僕と名前が付き合ったのは今から丁度一年前だ。告白したのは名前からだったけど僕も前から気になっていたので付き合ってみることにした。名前は裏表のない性格からよく周りに慕われ、仕草の一つ一つが可愛らしいので気がつけば自慢の彼女になってた。そんな名前が今日は僕の家にお泊まり。どうしてもって聞かないものだから仕方なく、と言いたいところなんだが実は頭の中はやましいことでいっぱいだった。僕だって年頃なんだからそれくらい仕方ない。そしてタイミングが悪いことに親は不在、家には僕と名前の二人きりなので頭ではもんもんしながらも頑張って自身の欲を抑える。なんか作兵衛の気持ちが少し分かったような気がした。ご飯を食べて、お風呂から出た頃には時計はもう23時半を回っていて自分頑張ったなあ、なんて思いながら布団に横になる。

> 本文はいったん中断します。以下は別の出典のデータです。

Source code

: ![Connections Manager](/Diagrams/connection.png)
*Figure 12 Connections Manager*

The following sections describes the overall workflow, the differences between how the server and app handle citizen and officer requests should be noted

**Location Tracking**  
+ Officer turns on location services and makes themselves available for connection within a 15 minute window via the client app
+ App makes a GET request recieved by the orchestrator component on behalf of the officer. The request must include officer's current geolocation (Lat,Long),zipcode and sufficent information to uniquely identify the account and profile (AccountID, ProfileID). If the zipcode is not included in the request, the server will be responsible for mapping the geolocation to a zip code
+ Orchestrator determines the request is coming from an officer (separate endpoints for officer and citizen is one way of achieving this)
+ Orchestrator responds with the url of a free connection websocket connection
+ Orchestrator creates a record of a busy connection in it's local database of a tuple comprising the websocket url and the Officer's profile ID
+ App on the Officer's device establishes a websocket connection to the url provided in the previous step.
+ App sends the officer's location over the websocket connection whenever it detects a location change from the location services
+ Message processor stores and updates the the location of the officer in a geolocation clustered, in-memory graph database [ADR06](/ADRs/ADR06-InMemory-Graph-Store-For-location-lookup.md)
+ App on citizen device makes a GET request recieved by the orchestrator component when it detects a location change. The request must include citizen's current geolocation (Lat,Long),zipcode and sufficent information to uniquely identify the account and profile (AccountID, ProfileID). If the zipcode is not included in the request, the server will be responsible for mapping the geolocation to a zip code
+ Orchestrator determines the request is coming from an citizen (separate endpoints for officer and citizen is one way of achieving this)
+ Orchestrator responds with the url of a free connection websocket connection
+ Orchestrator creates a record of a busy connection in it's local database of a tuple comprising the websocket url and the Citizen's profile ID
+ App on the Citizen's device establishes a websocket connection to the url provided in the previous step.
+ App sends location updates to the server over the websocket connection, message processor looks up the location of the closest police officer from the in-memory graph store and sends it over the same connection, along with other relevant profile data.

名前は一応客人ので僕のベッドを使わせた。スプリングの音が僕を誘惑するかのようになる。やめろばかああっ!心の声で必死に叫びながら聞こえないように耳を塞ぐ。しばらくすれば名前がベッドから降り、僕の布団の近くまでやって来た。何かと思い振り向けば名前は笑顔で「お誕生日おめでとう」と言ってきた。は?誕生日?急いで携帯を開くとそこには確かに僕の誕生日の日付が表示されていた。


「そっか、誕生日なんだ僕」
「まさか忘れてたの?」
「うん、すっかり忘れてた」
「藤内でも忘れることがあるんだね」
「そりゃあ僕も人間だからね」
「ふふっ、今日家に泊まったのはね、誰よりも一番に藤内をお祝いしたかったからなの」
「え、」


その言葉に僕の中にある何かが音を立てて切れた。僕は我慢出来なくなってそのまま名前を布団に押し倒すとぎゅっと名前を抱き締める。


「と、とうない!」
「一番に、お祝いしてくれてありがとう、すっごく嬉しい」
「藤内…」
「好き、大好き、愛してるよ名前」


そう言って何度も角度を変えながら唇を重ねた。深く深くなるキスに僕は舌を割り込ませる。べろり、名前の舌と絡みあう。あぁ、駄目、益々興奮してきた。


「と、うな、ぁっい」
「何?」
「携帯、鳴ってるよ」
「いいよ、そんなもん、今は名前を堪能したい」
「やっ、と、うない」


チカチカ携帯のライトが点滅しているのが目に入る。どうせ作とかそのへんのやつらからのメールだろう。でも僕は今取り込み中なんで返信は明日の朝にでもすることにするよ。